Foi por acreditar no papel do vinil para a preservação da cultura que ele mergulhou no projeto da Vinil Brasil. O primeiro passo foi restaurar as prensas de 1953, abandonadas havia 20 anos. Ao mesmo tempo, foi buscar conhecimento sobre equipamentos, materiais e processos.

Com as prensas recuperadas, a empresa produz 10 mil LPs e compactos por mês. A fábrica aceita encomendas de lotes de 300, 500 e mil unidades. Em média, os custos de produção começam em R$ 30 o valor unitário para discos simples e em R$ 50 para os duplos. Em pouco mais de um ano de atividade, a Vinil Brasil já prensou 118 títulos e mais de 50 mil discos.

ALTA FIDELIDADE. Um público fã de formatos antigos de áudio faz girar fábricas e lojas

Nos Estados Unidos, a venda de discos voltou a render mais que o download. No Brasil, empresários investem no crescimento (Foto: Divulgação)

Fazendo fita
Pioneira na retomada da fabricação de LPs no Brasil, em 2009, a Polysom abriu no ano passado uma linha de produção de fitas cassete, com capacidade para cerca de 10 mil unidades por mês. No catálogo estão títulos como Deus é Mulher, de Elza Soares, Usuário, do Planet Hemp, e Tranquility Base Hotel & Casino, do grupo britânico Arctic Monkeys — lançado neste formato exclusivamente no Brasil. Por R$ 49,90, as novas fitas custam mais caro que as dos anos 90. Mas os tempos são outros e o consumidor, também. Aquelas eram o meio mais barato disponível, quando mal havia streaming e armazenamento na nuvem. Os novos cassetes são objeto de culto, feitos com o refinamento técnico que isso exige.

Nos Estados Unidos, a venda de discos voltou a render mais que o download.
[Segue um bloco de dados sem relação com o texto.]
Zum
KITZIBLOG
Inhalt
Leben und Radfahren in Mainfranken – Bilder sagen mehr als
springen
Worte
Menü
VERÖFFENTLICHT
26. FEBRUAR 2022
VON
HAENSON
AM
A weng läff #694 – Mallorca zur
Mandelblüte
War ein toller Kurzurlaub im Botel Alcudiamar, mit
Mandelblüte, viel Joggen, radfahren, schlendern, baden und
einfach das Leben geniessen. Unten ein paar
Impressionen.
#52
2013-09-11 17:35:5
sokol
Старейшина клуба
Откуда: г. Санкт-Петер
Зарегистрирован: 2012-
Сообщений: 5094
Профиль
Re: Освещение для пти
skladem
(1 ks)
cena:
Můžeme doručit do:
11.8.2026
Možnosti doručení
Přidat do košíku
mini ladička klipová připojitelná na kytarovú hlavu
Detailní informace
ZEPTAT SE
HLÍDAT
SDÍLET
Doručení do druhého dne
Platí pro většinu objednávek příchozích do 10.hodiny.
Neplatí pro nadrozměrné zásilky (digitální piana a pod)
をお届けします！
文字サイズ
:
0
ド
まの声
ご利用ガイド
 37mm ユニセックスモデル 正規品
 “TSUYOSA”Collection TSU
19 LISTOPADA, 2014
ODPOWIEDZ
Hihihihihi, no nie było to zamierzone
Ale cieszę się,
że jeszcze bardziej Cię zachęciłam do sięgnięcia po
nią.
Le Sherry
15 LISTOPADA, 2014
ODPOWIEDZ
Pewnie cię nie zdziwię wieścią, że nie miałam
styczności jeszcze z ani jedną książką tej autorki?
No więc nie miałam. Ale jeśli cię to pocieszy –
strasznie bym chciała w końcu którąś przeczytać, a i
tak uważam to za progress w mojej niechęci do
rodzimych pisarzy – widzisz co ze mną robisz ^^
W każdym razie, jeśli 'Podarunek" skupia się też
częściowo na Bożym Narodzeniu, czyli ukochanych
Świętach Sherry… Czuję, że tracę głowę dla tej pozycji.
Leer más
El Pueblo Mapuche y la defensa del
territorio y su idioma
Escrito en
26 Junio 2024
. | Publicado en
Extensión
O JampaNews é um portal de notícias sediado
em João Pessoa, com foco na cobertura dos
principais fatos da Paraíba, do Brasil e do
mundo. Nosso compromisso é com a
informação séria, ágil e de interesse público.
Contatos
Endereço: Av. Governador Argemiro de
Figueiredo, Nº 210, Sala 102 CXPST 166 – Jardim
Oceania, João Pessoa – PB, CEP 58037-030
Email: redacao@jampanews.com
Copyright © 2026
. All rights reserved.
No Brasil, empresários investem no crescimento (Foto: Divulgação)

Playback
O Brasil não voltou a fabricar toca-discos em larga escala — ao menos por enquanto. Os equipamentos à venda são importados de boa qualidade, geralmente muito caros, ou equipamentos acessíveis, a maioria com estilo retrô, importados da China. Por essa razão, o trabalho iniciado por Leila Vilhena, 39 anos, tem boa repercussão no país. A publicitária de Poços de Caldas (MG) garimpa vitrolas antigas onde quer que vá, conserta os equipamentos e os vende exclusivamente pelo perfil @Vitrolaria, no Instagram. Desde que começou essa atividade, no fim de 2016, ela vendeu cerca de 30 aparelhos. Como faz envio pelos Correios, trabalha exclusivamente com vitrolas portáteis.

Nos Estados Unidos, a venda de discos voltou a render mais que o download. No Brasil, empresários investem no crescimento (Foto: Divulgação)

De segunda mão
A repopularização das vitrolas deu novo alento às feiras de antiguidades, sebos, lojas especializadas e e-commerces especializados em LPs. Depois de passar 15 anos comprando discos de vinil, o engenheiro de minas Manoel Jorge Dias, de 63 anos, abriu o Casarão do Vinil em 2014, no bairro da Mooca, em São Paulo. Empreiteiro responsável por demolições como a da penitenciária do Carandiru, Dias tem uma discoteca com cerca de 1 milhão de discos. Aos sábados, sua loja promove dois feirões, nas ruas do Oratório e da Mooca, com discos a R$ 1,99 e R$ 4,99. O negócio fatura R$ 70 mil por mês, valor que o empresário almeja aumentar em 50% com a inauguração de um novo endereço, também na Mooca.